William Heaney is a forger of antiquarian books – together with his friends Stinx and Jaz, he produces fake first edition novels by such authors as Jane Austen and Charles Dickens, which he sells to greedy collectors. He makes no money out of this scam, and gives all his proceeds to charity – namely GoPoint, a centre for the homeless run by his friend Antonia.
William is a man haunted by events in his past, for which he still feels guilty. As a result, he refuses to allow himself to grow too close to people or to fall in love. He can also see the demons that haunt people – not metaphorical demons such as drink or drugs, but actually living breathing demons. Not everyone can see them, but William can – and he has a few of his own to deal with as well.

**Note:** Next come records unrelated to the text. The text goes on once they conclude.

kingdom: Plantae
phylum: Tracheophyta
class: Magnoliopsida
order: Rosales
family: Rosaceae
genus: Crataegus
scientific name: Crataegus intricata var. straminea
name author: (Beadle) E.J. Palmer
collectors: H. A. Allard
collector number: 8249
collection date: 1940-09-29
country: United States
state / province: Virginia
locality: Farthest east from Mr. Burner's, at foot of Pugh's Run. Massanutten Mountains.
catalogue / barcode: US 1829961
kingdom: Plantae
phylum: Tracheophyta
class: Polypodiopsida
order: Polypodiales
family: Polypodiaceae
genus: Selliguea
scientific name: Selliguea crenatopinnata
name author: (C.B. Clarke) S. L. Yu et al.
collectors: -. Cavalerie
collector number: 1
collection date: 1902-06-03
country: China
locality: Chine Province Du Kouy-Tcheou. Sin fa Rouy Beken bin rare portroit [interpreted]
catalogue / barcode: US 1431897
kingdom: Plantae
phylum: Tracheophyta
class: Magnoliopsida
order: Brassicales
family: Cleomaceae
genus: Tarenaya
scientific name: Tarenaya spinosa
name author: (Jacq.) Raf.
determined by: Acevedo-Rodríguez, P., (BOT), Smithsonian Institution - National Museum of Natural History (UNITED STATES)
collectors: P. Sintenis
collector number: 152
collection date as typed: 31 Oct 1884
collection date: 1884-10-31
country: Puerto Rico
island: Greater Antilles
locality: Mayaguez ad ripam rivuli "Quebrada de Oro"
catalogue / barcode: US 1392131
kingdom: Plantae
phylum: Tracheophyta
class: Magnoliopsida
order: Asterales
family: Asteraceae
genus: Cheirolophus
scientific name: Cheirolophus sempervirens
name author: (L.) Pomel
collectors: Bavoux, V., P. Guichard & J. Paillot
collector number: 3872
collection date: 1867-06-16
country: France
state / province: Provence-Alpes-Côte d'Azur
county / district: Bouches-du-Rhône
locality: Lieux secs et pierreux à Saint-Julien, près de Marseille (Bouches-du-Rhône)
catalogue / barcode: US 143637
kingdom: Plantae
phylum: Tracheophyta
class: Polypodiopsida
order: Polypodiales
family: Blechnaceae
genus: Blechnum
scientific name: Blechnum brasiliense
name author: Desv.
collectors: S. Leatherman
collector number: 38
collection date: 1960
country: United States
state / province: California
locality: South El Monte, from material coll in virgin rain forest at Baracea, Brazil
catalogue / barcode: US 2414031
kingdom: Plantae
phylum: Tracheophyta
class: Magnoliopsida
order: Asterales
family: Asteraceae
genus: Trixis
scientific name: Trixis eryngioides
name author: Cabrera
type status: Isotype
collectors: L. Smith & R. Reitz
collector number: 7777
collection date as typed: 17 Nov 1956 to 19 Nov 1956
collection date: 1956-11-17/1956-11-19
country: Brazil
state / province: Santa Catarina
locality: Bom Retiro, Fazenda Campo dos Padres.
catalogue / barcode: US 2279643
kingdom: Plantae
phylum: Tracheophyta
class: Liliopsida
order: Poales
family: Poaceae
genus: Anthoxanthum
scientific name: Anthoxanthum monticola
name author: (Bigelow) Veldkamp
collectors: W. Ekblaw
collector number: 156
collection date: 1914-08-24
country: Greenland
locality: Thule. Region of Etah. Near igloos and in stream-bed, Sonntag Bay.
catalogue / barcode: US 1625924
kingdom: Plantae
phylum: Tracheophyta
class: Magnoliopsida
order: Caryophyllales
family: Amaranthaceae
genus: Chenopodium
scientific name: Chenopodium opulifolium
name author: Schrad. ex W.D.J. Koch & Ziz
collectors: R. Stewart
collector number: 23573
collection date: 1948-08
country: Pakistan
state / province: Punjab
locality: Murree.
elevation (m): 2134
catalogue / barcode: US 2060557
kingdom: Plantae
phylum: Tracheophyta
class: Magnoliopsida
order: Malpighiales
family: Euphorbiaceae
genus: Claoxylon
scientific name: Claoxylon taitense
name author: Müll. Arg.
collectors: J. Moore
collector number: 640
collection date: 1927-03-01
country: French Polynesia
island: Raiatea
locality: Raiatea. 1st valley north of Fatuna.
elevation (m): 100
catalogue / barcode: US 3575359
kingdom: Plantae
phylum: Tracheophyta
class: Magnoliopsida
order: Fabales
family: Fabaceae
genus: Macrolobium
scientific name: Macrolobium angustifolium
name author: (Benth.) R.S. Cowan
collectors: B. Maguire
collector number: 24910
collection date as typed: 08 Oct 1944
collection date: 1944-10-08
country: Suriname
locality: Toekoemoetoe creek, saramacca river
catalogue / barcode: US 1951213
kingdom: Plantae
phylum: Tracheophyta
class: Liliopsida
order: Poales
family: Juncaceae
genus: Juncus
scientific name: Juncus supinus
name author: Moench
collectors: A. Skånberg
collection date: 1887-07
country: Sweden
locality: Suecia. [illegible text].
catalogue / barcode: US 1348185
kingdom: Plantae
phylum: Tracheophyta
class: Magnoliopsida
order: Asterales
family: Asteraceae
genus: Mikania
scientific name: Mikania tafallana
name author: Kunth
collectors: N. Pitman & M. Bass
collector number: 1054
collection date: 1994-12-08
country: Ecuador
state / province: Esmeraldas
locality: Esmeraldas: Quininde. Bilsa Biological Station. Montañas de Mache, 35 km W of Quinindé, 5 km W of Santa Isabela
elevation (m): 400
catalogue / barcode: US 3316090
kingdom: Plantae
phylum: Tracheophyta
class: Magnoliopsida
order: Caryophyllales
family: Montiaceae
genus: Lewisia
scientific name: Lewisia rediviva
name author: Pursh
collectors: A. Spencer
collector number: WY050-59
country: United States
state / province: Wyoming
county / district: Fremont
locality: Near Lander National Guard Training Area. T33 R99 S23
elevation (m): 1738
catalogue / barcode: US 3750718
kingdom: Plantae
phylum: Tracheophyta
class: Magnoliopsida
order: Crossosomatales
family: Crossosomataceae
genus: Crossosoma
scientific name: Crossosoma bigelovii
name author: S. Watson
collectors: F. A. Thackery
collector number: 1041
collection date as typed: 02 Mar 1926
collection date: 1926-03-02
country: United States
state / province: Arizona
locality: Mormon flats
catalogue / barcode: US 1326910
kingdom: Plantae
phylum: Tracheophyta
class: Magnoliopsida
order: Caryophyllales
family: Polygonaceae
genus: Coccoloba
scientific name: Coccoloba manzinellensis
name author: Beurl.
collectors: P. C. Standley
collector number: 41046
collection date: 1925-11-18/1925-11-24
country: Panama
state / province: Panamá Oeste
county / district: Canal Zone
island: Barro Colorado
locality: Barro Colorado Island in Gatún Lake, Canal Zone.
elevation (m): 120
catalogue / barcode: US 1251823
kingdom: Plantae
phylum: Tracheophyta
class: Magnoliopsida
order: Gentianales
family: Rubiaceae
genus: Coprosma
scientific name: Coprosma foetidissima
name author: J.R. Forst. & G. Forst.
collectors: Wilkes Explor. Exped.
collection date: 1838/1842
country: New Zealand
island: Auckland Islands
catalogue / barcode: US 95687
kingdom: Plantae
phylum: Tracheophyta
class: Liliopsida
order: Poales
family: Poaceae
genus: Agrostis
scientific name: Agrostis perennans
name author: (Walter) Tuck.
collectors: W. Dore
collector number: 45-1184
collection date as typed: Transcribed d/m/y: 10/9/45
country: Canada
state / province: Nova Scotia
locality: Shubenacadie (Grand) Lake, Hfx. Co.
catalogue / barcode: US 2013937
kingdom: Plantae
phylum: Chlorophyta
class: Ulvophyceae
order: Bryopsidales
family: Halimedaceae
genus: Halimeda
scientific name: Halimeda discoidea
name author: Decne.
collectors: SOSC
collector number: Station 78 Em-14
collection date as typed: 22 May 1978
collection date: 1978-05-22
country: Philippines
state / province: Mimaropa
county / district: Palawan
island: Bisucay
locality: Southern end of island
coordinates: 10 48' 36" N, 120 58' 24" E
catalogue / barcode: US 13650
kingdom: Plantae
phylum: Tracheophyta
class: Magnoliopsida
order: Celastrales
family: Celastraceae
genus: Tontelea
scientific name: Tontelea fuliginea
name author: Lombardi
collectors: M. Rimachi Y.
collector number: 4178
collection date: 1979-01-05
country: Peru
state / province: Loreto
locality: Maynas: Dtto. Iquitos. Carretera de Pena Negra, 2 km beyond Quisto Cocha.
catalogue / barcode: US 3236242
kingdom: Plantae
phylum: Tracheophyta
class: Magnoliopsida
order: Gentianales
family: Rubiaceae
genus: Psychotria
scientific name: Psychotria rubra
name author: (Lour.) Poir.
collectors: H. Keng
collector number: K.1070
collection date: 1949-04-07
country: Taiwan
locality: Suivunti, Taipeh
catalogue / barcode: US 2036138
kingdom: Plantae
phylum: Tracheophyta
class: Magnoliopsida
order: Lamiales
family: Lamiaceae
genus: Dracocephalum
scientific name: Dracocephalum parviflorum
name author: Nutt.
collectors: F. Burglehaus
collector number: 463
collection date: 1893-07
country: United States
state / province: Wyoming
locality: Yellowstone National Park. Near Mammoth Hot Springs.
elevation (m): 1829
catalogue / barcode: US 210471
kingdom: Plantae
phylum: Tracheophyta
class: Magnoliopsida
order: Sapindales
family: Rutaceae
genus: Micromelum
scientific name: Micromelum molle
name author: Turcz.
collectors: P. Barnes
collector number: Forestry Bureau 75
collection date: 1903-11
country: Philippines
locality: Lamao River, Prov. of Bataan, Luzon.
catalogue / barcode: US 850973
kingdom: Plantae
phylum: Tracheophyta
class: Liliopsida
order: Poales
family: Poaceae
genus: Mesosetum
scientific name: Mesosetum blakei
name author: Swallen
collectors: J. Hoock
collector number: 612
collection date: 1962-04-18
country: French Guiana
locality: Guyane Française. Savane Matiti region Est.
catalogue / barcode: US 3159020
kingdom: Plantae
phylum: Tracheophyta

There are two timelines in this book – the story of what happened in William’s past to make him so closed off; and current events in his life – a growing friendship with a mysterious girl called Yasmin, which frightens him as much as it fascinates him; an encounter with a homeless ex-soldier; and his often troubled relationship with his ex-wife and their children.
I thought the book was a terrific read. Although we learn right from the outset that William is a con-artist, it is hard not to feel something for his character – he seems to be a man searching for the way to right a wrong, and perhaps find a way out of his trapped existence. He drinks far too much red wine and is probably bordering on alcoholism. But he has a heart and feels compassion for others.
The story from William’s past was interesting (I’m not giving away any spoilers) and it was easy to see how such events could have a long lasting effect. However, I preferred the narrative of the current day.
The characters were, in the main, well drawn especially William himself, his daughter Sarah, and Yasmin. I was eager to find out if he would eventually find a way of conquering his demons, and had no idea how the story was going to end up. Without giving anything away, I found the ending to be extremely satisfying with many of the threads throughout the book coming together.
The writing flowed very well and I found myself engrossed in the story. I will certainly be looking out for more work by this author. (It should be noted that William Heaney is a pseudonym for the author Graham Joyce.) I’m uncertain as to exactly what genre I would put this book in – however, I would certainly recommend it as an absorbing read.